Opportunity Scoring (popularized in Outcome-Driven Innovation contexts) helps teams prioritize based on unmet customer needs. Instead of starting with feature ideas, teams begin with desired outcomes and score each outcome by importance and current satisfaction.
A common formula is:
Opportunity Score = Importance + (Importance – Satisfaction)
High-importance, low-satisfaction outcomes are the best opportunity zones for innovation and prioritization. This shifts planning from output-centric roadmaps to problem-centric roadmaps.
Why this matters: many teams build features that are easy to ship rather than outcomes customers struggle with. Opportunity scoring reduces that bias and directs investment toward real pain.
Implementation approach:
- Define clear customer outcomes.
- Collect survey or interview data on importance and satisfaction.
- Compute opportunity scores.
- Map high-opportunity outcomes to candidate solutions.
- Prioritize experiments and delivery around those outcomes.
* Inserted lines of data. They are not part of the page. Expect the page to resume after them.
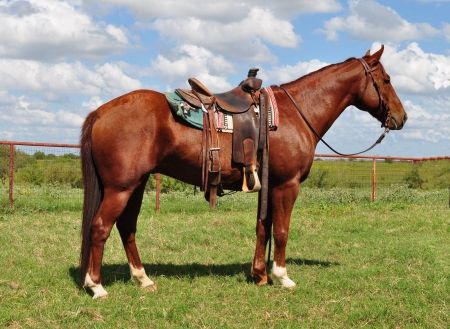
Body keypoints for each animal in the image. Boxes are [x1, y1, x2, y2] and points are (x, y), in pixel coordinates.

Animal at [80, 44, 408, 298]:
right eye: (386, 79)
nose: (401, 117)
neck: (296, 113)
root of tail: (102, 111)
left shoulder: (270, 185)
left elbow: (263, 227)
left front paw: (260, 274)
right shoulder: (287, 185)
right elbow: (282, 230)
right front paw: (282, 276)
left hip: (135, 185)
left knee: (127, 227)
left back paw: (143, 279)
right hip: (121, 188)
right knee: (100, 227)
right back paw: (96, 286)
The method works best when outcome statements are specific and stable. Vague outcomes produce noisy data and weak prioritization.
Example: B2B Analytics Tool
Customer interviews identify outcomes:
- “Quickly identify why weekly revenue changed”
- “Share insights with non-technical teams”
- “Trust data freshness before board reporting”
Survey scores:
- Revenue-change diagnosis: Importance 9, Satisfaction 4 -> Opportunity 14
- Share insights easily: Importance 8, Satisfaction 6 -> Opportunity 10
- Trust freshness: Importance 10, Satisfaction 5 -> Opportunity 15
Roadmap implication:
- Prioritize data freshness visibility and anomaly root-cause workflows.
- Defer cosmetic dashboard enhancements.
- Build lightweight sharing improvements only after top-opportunity pain is reduced.
Opportunity scoring ensures prioritization starts from user struggle, not internal preference.